- Your tasks:
1. Which distinct usernames post in the Mentos and Diet Coke thread? List each once, in the order they first appear.
2. Can you output the passage of the Mentos and Diet Coke thread between "## Fluffy (Jun" and "mix with coke!", inclusive?

Top of Excerpt

# Mentos and Diet Coke



## mantis (Jun 4, 2006)

http://eepybird.com/dcm1.html
watch it and read the 'how does it work' part


----------



## Henderson (Jun 4, 2006)

Quite strange.  Those guys had WAY too much time on their hands to choreograph the "fountain".


----------



## bluemtn (Jun 4, 2006)

They definitely have way too much time on their hands!  Oddly enough (as a side note), I read it as "Mentors and Diet Coke"  the first time around.  I'm a bit fried right now!


----------



## Kacey (Jun 4, 2006)

I don't know about the fountain, but the basic experiment has been shown on a local news show as part of a recurring segment on science experiments - see http://www.stevespanglerscience.com/experiment/00000109 - for those (like myself) who don't have quicktime, you can see the basic experiment there as well; look down the page for the video link.


----------



## Henderson (Jun 4, 2006)

Gonna show my age here, but..... 

I think this has the potential to replace the dangerous "Pop Rocks & Coke" urban legend of my generation.


----------



## Kacey (Jun 4, 2006)

Henderson said:
			
		

> Gonna show my age here, but.....
> 
> I think this has the potential to replace the dangerous "Pop Rocks & Coke" urban legend of my generation.



Y'know, I was thinking that too... :burp:


----------



## Fluffy (Jun 7, 2006)

I'm going to try it........


----------



## desousae (Jun 7, 2006)

It is funny how Mentos took over the pop rocks in the categoy of things not to mix with coke!


----------



## Martial Tucker (Jun 7, 2006)

Fluffy said:
			
		

> I'm going to try it........




Good idea.......eat a pack of Mentos and chug a warm liter of Diet Coke!

Make sure a camera is running to record your research findings.....


----------



## OUMoose (Jun 7, 2006)

Martial Tucker said:
			
		

> Good idea.......eat a pack of Mentos and chug a warm liter of Diet Coke!
> 
> Make sure a camera is running to record your research findings.....

Bottom of Excerpt
Top of Extracted records

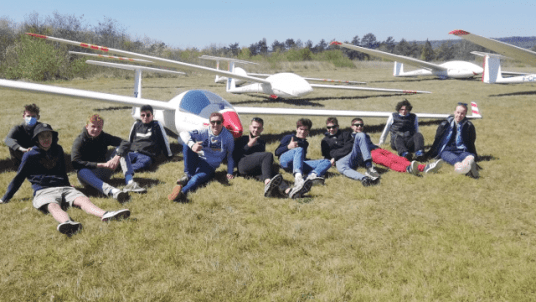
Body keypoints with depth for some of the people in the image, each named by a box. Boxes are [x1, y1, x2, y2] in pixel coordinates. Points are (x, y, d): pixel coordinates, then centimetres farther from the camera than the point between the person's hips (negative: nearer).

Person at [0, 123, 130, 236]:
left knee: (82, 199, -29)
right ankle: (68, 223, -73)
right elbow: (19, 178, 16)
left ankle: (106, 215, -58)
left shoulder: (58, 150, 21)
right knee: (53, 206, -39)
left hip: (63, 187, 4)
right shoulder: (30, 155, 9)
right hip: (43, 191, -4)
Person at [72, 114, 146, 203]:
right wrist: (103, 164, -35)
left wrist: (117, 157, -33)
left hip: (103, 174, 4)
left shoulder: (104, 137, -1)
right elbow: (75, 163, -28)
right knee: (81, 171, -40)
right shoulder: (79, 141, -12)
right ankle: (111, 191, -65)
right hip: (89, 176, -4)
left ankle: (130, 182, -32)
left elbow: (125, 143, -12)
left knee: (121, 150, -11)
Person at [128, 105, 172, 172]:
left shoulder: (157, 125, 9)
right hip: (132, 153, 5)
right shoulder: (136, 124, 19)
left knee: (146, 161, -41)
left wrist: (169, 155, 15)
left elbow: (164, 140, 13)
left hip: (146, 155, -5)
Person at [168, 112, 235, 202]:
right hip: (197, 161, 3)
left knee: (196, 179, -35)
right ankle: (188, 175, -24)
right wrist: (192, 145, -36)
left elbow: (230, 155, 10)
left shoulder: (228, 136, 0)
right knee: (187, 142, -23)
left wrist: (229, 173, 3)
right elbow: (184, 133, -16)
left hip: (209, 166, -2)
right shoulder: (204, 132, -3)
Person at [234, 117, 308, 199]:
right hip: (243, 165, -3)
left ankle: (286, 190, -67)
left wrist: (271, 166, 11)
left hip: (256, 171, 3)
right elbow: (235, 155, 9)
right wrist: (248, 145, 3)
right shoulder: (242, 140, 25)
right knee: (268, 155, -31)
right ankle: (268, 183, -60)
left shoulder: (262, 142, 38)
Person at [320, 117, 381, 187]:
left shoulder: (345, 134, 25)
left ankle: (369, 167, -37)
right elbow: (326, 155, 25)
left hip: (353, 154, 2)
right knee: (341, 167, -41)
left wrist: (335, 157, -4)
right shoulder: (325, 141, 29)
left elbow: (348, 147, 8)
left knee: (360, 135, -23)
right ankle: (364, 178, -70)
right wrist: (332, 160, -1)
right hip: (341, 160, -2)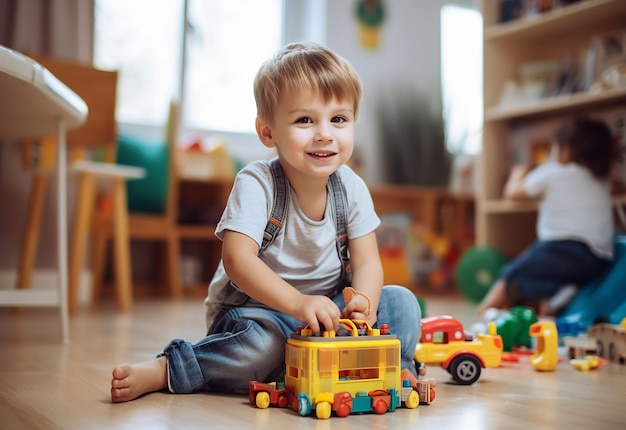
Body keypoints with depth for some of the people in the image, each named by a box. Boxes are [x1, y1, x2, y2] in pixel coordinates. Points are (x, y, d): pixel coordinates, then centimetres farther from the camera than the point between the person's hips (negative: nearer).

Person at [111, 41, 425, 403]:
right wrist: (297, 303, -44)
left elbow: (367, 262, -7)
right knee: (263, 341, -36)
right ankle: (164, 371, -20)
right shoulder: (256, 184, -20)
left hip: (329, 309, 4)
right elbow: (237, 259, -30)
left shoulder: (352, 188, -6)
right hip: (255, 308, -4)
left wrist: (364, 299, -30)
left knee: (401, 302, -15)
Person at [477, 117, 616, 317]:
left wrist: (518, 174, 39)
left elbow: (512, 192, 17)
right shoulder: (602, 178, 21)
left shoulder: (551, 173, 5)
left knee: (511, 274, -1)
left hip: (565, 248, -6)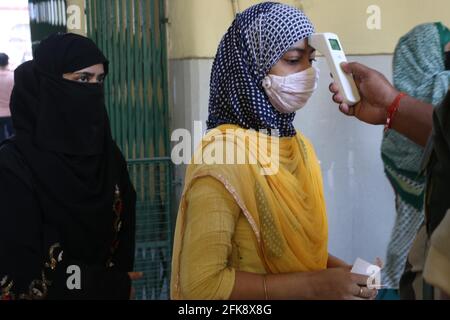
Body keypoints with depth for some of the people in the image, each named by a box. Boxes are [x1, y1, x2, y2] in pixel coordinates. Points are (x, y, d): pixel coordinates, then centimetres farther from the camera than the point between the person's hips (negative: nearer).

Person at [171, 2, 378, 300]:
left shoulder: (300, 146, -2)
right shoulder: (221, 157, -23)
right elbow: (202, 284, -27)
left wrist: (338, 269, -8)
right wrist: (313, 284, -25)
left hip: (309, 289, 6)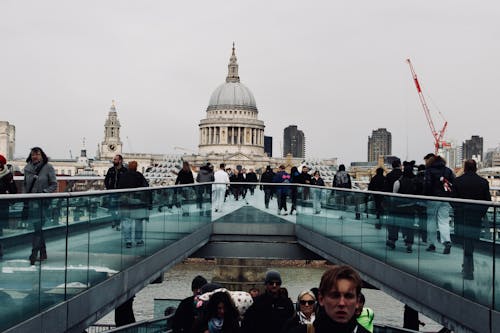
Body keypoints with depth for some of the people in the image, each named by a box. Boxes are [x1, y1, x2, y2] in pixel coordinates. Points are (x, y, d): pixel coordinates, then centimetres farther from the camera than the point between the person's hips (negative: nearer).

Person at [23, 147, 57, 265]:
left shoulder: (48, 167, -3)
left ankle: (34, 254, -10)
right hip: (31, 201, 5)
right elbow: (25, 184, 18)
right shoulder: (27, 168, 9)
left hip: (42, 202, -5)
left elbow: (54, 185, -2)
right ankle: (43, 253, 17)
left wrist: (44, 192, -16)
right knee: (38, 228, 9)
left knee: (37, 227, -11)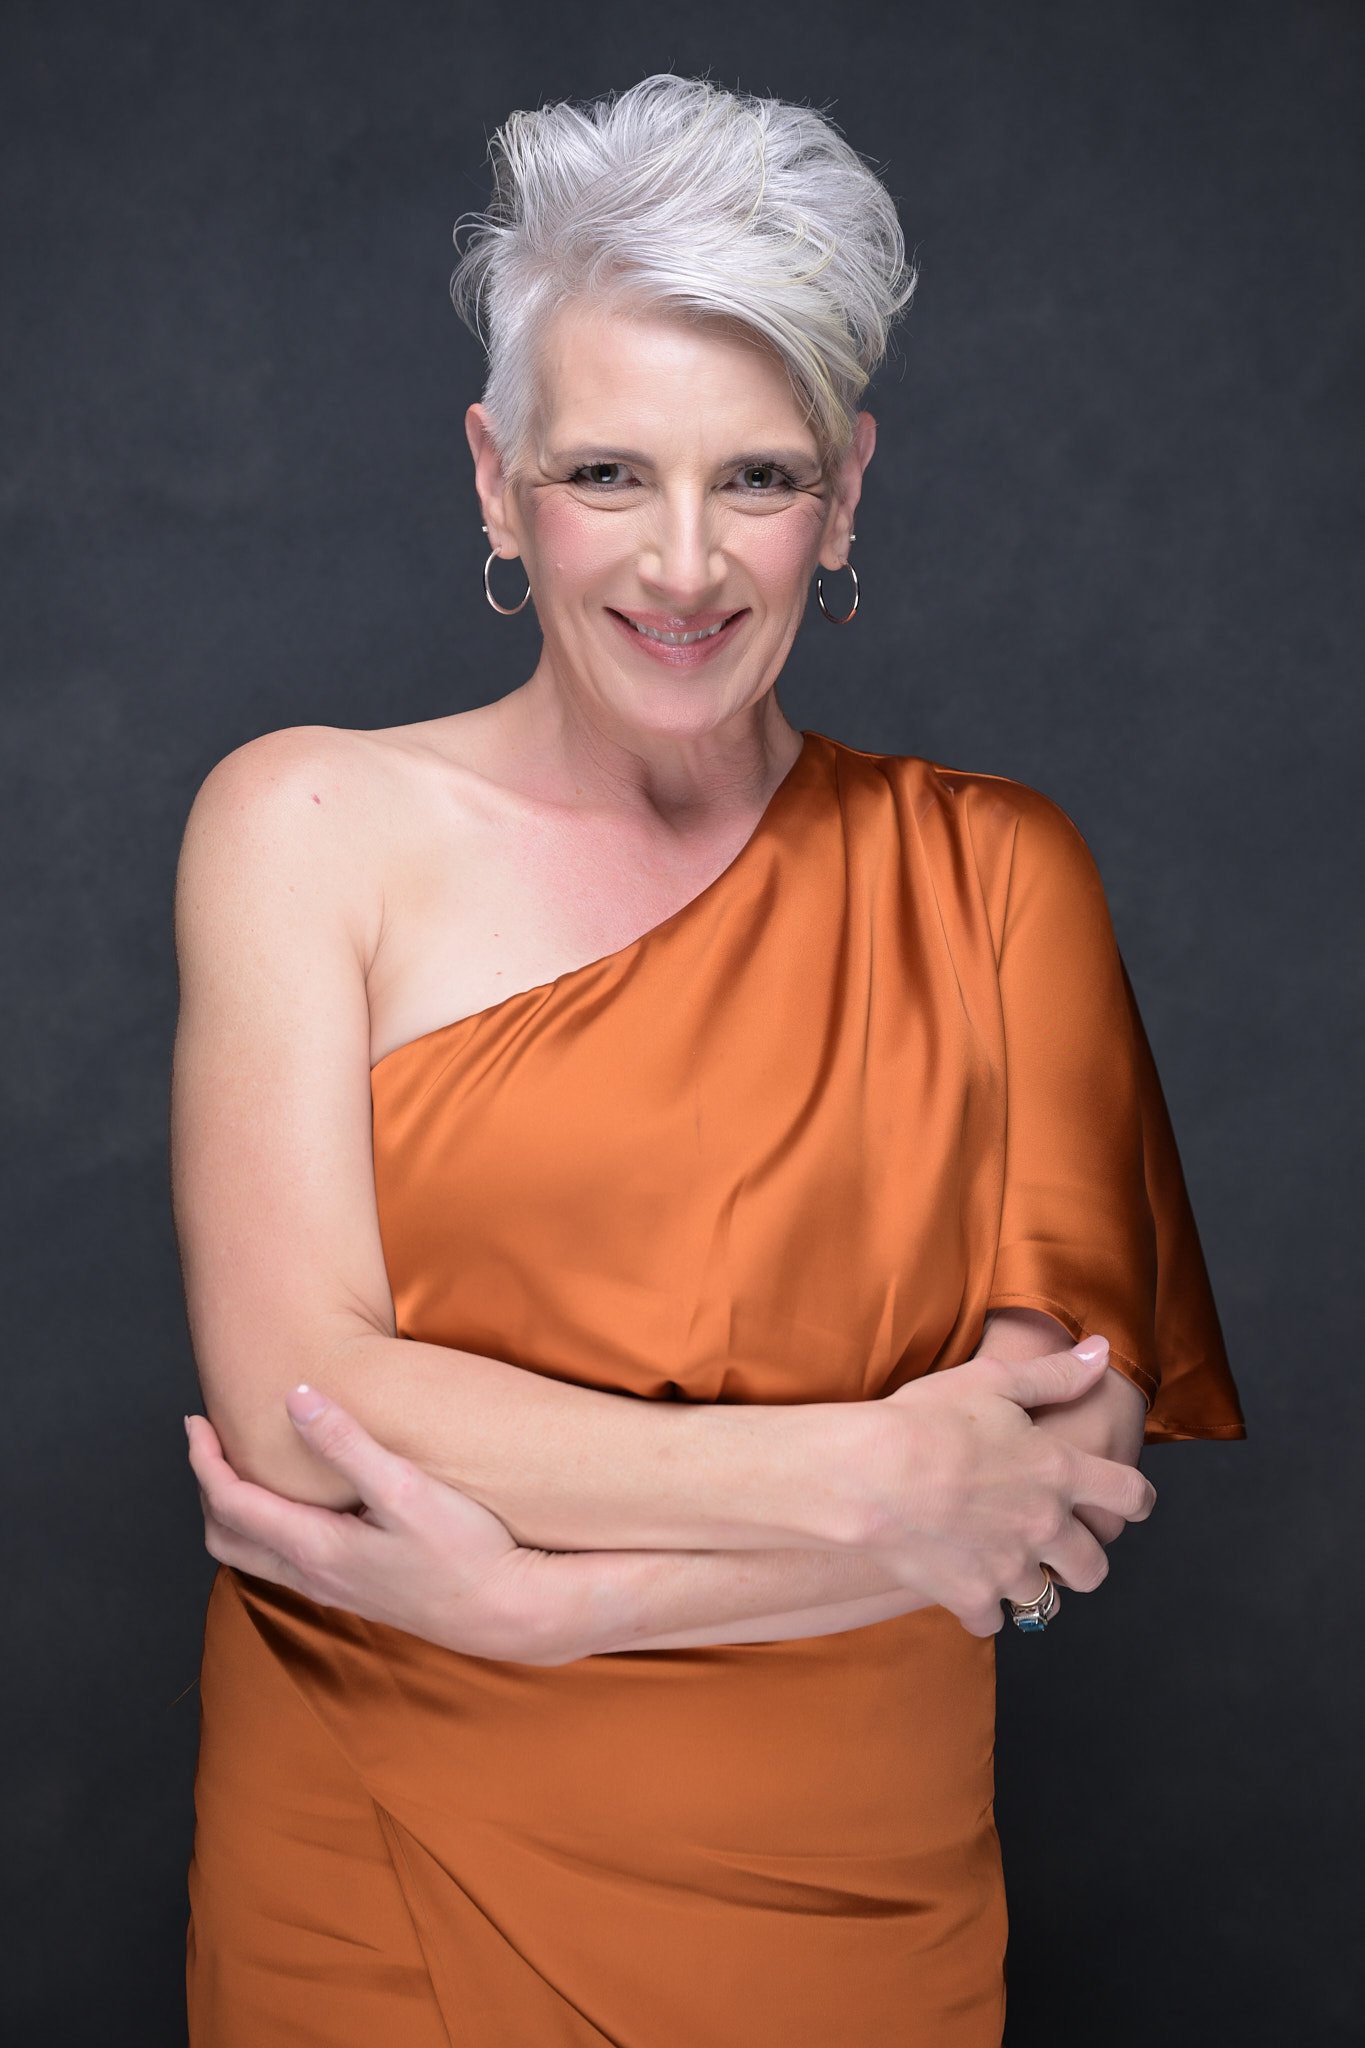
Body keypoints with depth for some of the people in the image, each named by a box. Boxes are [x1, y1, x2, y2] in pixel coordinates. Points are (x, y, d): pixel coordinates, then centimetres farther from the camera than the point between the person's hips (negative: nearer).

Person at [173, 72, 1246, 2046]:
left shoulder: (996, 870, -3)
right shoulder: (310, 822, -6)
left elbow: (1074, 1465, -11)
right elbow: (290, 1405, -16)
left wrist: (528, 1594, -19)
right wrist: (866, 1481, -19)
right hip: (375, 1874, -1)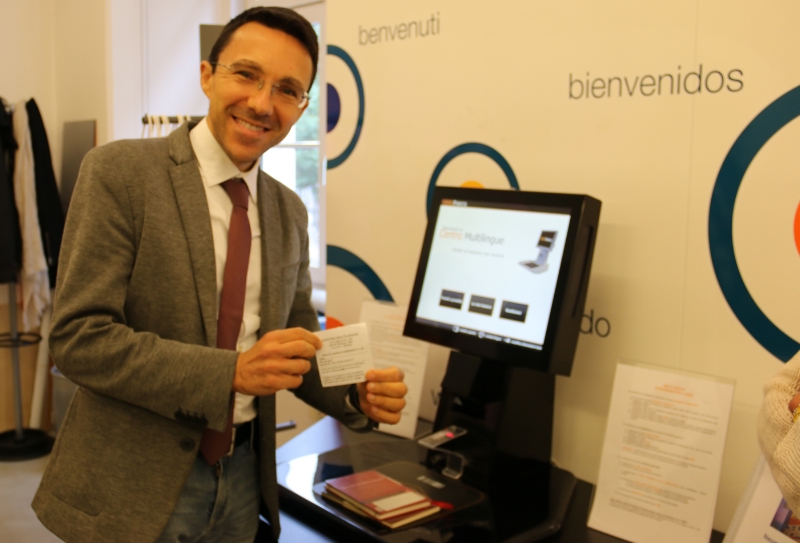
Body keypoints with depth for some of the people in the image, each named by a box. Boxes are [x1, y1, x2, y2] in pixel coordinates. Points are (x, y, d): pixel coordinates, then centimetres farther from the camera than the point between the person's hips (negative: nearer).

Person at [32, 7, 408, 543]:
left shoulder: (289, 211, 4)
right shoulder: (119, 172, -12)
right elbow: (78, 336, -18)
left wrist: (359, 394, -10)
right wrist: (232, 372, -27)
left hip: (243, 477, 5)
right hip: (132, 486, -5)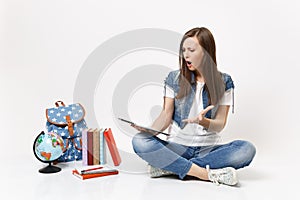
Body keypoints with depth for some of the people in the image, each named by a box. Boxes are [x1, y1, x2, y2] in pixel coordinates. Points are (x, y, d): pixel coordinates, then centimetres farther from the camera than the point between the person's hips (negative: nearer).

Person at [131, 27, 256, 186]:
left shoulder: (224, 82, 3)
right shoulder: (174, 78, 6)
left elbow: (220, 125, -2)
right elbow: (166, 114, 2)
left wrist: (203, 121, -25)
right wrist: (150, 130, -19)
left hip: (209, 148, 0)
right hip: (177, 146, 0)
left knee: (247, 149, -28)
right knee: (139, 141, -28)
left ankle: (170, 167, -26)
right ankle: (209, 174, -29)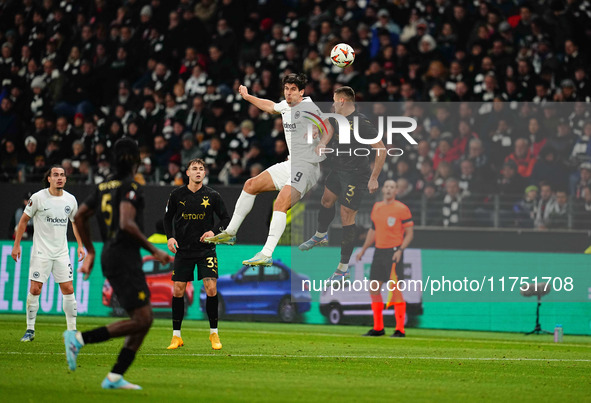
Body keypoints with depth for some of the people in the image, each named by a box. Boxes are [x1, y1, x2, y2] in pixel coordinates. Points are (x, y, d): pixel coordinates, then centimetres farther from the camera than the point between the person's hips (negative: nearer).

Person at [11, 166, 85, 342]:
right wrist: (16, 245, -2)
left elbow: (75, 222, 19)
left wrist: (80, 245, 12)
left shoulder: (70, 200, 4)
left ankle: (72, 330, 6)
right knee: (34, 290, -6)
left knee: (68, 290, -2)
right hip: (41, 252, -3)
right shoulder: (38, 198, -7)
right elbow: (24, 220, 1)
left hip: (62, 253, 3)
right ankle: (30, 330, 5)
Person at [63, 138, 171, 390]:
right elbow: (127, 224, -23)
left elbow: (79, 216, 20)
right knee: (141, 320, -11)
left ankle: (115, 377, 4)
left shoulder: (104, 186, 14)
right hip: (124, 258, -9)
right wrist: (154, 251, -15)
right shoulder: (130, 186, -11)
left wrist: (90, 252, 27)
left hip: (110, 254, 9)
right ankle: (79, 338, -15)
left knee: (144, 319, 10)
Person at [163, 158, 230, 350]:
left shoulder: (212, 195, -3)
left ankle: (214, 333, 4)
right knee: (178, 290, -1)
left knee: (211, 289, -11)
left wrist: (214, 232, -12)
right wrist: (170, 237, -3)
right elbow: (168, 217, 12)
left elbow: (225, 218, 5)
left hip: (206, 249, -1)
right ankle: (176, 336, 10)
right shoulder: (177, 194, 0)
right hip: (183, 250, 1)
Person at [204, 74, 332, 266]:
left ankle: (267, 255, -31)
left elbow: (328, 127, -24)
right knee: (251, 185, 13)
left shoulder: (307, 106, -14)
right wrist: (248, 97, 43)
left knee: (280, 205, -27)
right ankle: (230, 234, 26)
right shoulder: (286, 106, 12)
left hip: (307, 166, -9)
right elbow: (271, 107, 35)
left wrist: (322, 143, -41)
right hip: (291, 164, 9)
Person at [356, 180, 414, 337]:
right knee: (373, 289, 6)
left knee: (395, 289, -10)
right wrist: (363, 250, 21)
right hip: (379, 251, 7)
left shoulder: (402, 209, -6)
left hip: (393, 252, -7)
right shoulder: (377, 207, 14)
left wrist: (400, 250, -17)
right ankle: (378, 328, 16)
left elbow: (409, 233, -5)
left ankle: (400, 329, -7)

Bottom of Extracted records

- Results by task:
1.
mantis
Henderson
bluemtn
Kacey
Fluffy
desousae
Martial Tucker
OUMoose

2.
## Fluffy (Jun 7, 2006)

I'm going to try it........


----------



## desousae (Jun 7, 2006)

It is funny how Mentos took over the pop rocks in the categoy of things not to mix with coke!